Upbeat tempo, an enormous audience of 4000 people and an inspirational keynote by Dean Kamen left me impressed with this year’s IBM Rational software developer’s conference.
Steve Mills’ keynote reminded me (not that I could ever forget) of IBM’s huge momentum in the software industry. One just has to look at their breadth and depth of offerings and number and scale of their investments over recent past to be mindful of the significance that IBM places on their software business. Interesting to note at this particular event that their embedded systems impetus, which one could argue was waning some years ago under Rational brand has been revitalised following the Telelogic acquisition. Responsibility for this programme has recently been placed under the direction of Meg Selfe in a unit called ‘Complex and Embedded Systems’.

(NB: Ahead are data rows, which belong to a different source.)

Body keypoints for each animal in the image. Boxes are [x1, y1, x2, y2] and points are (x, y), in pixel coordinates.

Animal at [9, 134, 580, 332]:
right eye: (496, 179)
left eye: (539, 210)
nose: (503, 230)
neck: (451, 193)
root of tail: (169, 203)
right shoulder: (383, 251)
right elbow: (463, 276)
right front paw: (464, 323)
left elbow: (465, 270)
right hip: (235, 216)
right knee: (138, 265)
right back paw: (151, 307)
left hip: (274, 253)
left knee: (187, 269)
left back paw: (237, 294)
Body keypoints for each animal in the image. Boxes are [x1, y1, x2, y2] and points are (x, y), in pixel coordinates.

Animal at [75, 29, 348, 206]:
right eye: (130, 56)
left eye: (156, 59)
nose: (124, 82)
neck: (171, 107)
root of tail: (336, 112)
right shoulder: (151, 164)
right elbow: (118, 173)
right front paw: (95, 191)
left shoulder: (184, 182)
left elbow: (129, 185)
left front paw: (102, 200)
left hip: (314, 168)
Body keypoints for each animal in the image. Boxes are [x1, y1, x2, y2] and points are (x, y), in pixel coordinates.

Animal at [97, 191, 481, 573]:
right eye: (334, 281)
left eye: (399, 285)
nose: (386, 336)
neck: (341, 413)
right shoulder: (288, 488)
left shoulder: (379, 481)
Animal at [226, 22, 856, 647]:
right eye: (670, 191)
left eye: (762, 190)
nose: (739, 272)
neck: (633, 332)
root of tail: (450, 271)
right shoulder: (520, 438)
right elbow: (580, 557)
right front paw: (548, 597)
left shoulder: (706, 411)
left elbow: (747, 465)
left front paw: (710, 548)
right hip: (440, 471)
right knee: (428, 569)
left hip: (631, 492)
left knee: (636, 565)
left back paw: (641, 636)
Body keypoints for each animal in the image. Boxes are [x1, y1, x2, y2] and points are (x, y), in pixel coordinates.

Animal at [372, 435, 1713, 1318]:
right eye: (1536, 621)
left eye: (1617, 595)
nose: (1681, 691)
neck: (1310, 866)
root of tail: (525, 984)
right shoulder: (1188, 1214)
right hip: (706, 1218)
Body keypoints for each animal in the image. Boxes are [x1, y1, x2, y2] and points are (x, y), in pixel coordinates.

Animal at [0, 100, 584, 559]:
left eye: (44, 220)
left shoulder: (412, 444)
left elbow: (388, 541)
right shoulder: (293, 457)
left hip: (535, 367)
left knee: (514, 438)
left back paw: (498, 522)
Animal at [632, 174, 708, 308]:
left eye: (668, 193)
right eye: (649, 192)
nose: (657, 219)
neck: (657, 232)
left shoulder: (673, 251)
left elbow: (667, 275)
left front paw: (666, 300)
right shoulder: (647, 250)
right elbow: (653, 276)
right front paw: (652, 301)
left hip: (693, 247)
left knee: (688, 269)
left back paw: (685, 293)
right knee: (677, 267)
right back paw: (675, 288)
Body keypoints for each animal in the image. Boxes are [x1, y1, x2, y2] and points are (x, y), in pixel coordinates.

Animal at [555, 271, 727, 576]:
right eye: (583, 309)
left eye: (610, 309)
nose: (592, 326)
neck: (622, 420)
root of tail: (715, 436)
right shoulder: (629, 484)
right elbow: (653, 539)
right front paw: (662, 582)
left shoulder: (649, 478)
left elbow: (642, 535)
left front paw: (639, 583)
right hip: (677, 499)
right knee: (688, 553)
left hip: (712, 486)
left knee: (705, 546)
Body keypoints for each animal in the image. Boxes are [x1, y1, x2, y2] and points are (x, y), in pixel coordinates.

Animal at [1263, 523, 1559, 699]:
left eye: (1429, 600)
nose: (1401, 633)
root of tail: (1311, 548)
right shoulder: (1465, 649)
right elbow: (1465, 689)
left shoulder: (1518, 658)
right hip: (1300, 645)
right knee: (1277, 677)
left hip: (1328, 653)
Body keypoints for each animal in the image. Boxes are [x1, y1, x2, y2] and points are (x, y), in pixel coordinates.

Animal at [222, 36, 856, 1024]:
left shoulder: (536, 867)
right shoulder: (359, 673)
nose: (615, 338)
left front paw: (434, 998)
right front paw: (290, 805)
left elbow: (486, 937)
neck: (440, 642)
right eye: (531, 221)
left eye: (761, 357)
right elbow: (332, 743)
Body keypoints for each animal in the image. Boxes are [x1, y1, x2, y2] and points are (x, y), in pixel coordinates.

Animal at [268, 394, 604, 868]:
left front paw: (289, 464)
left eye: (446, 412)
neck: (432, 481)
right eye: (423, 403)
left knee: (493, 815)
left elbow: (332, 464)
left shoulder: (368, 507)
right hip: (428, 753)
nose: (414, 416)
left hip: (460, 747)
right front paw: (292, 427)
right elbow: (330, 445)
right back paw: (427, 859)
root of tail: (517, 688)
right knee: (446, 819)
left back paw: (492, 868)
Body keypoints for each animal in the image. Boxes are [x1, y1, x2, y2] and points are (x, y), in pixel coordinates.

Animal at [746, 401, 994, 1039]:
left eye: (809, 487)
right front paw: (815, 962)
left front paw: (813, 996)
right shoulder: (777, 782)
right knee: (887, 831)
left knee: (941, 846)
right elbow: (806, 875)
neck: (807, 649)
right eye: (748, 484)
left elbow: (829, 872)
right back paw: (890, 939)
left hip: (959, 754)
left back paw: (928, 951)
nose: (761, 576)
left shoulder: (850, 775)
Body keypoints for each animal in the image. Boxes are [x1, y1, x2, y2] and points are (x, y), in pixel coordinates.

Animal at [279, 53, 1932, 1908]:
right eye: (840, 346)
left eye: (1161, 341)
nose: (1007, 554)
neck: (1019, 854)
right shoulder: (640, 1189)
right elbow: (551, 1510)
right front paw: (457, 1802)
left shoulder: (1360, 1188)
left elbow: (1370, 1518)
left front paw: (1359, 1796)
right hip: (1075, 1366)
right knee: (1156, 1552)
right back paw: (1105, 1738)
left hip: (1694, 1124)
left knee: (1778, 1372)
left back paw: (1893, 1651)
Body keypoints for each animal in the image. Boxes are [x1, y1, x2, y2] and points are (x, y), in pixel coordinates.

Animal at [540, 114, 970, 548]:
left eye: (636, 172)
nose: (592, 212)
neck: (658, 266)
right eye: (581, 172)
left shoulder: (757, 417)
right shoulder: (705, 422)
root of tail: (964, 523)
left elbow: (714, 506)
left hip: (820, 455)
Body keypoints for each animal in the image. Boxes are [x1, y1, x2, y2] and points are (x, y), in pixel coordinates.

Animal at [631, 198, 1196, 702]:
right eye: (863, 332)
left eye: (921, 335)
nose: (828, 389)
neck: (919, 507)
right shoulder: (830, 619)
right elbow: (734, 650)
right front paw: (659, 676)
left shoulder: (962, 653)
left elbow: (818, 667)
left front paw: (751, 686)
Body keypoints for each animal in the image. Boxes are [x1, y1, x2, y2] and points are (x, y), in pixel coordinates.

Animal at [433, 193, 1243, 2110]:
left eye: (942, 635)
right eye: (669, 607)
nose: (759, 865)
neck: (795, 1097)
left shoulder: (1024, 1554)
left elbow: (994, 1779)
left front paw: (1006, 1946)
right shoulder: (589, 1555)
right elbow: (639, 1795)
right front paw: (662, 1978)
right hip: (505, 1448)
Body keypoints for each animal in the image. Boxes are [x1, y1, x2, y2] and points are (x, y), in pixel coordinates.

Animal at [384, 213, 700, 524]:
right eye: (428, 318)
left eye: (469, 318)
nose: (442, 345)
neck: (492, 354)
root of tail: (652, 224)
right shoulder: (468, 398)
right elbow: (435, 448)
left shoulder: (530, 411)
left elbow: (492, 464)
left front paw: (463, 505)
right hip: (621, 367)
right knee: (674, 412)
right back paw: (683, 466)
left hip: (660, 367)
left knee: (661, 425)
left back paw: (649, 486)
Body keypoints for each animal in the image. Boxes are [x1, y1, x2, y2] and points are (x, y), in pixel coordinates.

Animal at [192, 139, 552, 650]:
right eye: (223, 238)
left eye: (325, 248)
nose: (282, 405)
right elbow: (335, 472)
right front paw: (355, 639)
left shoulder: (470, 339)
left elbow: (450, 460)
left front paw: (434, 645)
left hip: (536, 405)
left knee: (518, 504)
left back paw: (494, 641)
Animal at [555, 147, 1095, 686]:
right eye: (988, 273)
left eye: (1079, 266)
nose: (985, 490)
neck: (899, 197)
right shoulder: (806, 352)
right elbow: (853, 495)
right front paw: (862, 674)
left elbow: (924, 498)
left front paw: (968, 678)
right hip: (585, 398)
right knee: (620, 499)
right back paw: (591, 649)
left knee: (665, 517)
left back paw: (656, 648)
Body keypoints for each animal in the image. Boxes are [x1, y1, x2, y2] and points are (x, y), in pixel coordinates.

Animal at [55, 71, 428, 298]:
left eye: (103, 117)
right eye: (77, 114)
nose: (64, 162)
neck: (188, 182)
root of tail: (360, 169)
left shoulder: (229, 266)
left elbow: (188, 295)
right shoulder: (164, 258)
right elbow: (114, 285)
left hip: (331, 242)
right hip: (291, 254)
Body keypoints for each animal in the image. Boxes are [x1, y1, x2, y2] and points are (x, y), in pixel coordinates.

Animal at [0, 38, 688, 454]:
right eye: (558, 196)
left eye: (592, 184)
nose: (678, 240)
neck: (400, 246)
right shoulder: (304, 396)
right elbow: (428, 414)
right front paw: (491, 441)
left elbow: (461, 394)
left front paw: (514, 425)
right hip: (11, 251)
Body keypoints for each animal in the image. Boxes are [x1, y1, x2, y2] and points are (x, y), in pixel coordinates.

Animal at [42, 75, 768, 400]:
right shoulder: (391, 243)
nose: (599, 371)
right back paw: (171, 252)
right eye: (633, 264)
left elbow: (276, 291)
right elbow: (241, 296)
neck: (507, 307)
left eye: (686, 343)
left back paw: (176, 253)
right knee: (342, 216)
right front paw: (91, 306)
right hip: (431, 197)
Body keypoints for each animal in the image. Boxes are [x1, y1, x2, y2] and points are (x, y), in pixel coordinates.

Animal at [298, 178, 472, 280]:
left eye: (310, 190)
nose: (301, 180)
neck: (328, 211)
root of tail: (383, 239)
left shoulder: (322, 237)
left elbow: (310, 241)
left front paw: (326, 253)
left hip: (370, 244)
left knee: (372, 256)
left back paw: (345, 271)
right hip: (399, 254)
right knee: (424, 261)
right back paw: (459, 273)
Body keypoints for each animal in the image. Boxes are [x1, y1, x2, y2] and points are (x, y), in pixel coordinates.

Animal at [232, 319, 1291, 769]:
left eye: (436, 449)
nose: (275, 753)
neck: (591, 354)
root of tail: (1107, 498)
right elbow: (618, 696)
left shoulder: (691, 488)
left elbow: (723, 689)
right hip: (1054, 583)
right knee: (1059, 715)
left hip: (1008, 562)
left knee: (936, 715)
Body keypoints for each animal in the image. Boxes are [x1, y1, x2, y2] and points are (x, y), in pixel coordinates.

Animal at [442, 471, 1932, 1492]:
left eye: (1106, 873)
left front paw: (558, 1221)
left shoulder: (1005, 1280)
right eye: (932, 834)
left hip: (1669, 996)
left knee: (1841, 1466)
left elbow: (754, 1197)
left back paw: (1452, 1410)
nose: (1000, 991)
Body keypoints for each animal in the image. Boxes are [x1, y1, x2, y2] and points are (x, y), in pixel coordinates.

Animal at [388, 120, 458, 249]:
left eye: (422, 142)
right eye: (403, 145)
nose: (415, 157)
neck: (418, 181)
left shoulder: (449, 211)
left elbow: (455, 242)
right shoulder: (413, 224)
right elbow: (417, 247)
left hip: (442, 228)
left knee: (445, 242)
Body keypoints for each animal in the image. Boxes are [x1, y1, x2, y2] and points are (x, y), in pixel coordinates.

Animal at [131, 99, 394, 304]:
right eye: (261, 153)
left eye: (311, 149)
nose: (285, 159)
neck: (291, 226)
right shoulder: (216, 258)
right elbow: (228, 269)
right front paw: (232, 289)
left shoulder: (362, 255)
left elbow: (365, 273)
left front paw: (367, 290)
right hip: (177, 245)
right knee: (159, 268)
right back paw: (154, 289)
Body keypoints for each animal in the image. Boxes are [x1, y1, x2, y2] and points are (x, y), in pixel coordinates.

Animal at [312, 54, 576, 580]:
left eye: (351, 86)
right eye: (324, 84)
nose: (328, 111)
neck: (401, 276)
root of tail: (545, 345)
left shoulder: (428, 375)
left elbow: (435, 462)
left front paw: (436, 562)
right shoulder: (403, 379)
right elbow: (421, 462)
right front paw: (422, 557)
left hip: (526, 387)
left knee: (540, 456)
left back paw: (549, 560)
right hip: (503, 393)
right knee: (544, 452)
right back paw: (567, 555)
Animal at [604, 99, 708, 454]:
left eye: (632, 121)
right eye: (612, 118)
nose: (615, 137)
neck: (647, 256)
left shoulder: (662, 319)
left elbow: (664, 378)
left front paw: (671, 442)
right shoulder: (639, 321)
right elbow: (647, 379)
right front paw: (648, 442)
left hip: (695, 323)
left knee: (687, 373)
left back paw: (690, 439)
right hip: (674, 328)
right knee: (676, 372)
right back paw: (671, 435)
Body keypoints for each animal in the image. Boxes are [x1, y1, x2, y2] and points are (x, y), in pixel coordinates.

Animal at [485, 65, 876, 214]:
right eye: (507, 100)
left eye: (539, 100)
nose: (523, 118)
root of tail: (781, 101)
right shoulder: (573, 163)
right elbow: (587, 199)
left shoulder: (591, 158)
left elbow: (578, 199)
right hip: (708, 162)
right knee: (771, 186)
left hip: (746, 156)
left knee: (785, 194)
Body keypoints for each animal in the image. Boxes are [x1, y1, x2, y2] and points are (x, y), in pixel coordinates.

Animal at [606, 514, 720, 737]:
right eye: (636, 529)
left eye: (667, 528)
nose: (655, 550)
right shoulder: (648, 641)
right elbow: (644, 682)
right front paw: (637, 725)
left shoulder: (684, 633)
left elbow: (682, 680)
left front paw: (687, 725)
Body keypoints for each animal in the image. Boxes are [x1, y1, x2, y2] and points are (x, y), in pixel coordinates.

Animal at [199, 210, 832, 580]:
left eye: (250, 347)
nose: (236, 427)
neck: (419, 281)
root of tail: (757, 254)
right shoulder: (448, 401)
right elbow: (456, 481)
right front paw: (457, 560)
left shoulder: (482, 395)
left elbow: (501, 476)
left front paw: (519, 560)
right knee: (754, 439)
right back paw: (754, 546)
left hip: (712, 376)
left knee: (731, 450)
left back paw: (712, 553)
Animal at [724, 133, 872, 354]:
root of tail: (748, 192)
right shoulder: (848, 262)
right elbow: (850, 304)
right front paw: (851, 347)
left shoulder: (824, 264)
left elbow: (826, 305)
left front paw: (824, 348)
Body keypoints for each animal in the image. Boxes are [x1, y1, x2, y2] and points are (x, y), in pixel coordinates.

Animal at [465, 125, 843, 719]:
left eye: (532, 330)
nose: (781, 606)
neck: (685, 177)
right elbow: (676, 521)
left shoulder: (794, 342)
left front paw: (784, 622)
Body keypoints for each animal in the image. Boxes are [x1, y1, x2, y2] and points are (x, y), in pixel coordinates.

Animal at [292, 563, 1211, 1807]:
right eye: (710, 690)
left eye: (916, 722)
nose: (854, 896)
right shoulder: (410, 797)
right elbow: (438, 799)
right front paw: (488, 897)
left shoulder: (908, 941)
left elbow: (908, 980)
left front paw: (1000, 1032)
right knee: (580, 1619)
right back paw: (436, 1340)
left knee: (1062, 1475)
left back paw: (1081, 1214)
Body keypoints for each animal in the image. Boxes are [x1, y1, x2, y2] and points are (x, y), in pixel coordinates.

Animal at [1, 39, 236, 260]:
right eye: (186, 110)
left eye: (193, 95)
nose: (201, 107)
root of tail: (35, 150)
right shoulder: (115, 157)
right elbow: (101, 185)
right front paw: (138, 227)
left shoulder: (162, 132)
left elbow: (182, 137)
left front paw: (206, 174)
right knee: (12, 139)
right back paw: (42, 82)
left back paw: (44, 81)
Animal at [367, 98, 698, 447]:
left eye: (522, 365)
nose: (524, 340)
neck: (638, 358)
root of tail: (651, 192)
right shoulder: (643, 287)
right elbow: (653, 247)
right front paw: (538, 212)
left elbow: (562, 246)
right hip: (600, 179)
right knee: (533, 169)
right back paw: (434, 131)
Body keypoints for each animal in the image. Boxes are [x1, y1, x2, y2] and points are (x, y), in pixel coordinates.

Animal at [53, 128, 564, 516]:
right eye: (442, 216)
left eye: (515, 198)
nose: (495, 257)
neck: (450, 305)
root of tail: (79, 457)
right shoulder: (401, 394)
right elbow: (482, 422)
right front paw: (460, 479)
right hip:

Meg’s background appears to be ideally suitable for the Systems and Embedded role not only in recent past within IBM but also in her former experiences in both technology and management in companies such as GM and Motorola. Discussions with her and the ever insightful Neeraj Chandra highlighted IBM’s significant interest in covering more than just the software lifecycle; to that point it’s interesting to note PTC’s recent forays into the realms of application lifecycle (notably software) management with announced support of open source technologies such as Bugzilla, Eclipse and Subversion in their PLM platform Windchill. IBM’s intention is forecast to provide the (tools and) frameworks to support an extended play in the PLM space. Key to this, as always, is the engagement and support of both customers and other software suppliers – with customer needs driving more intimate partnerships. I’d be surprised if we don’t hear more on this soon.
Cloud computing. Hyperbole or fact? Fact, I believe. Although (I’d argue that) the technology is somewhat more evolutionary than revolutionary, the interest level in understanding what, how and why is at an all time high. The cloud sessions I attended were packed to the gunnels reflecting real interest on the values and application of the concept. It’s also apparent that the field is still rapidly evolving, notably within IBM. What I saw and heard at the event was skewed to the larger enterprise but what will be interesting to see is whether IBM will extend their programs to support smaller to mid-size developers and their customers; areas in which Microsoft (Azure) and Google (App Engine) and to a lesser extent Amazon (EC2) appear to currently have more significant aspirations.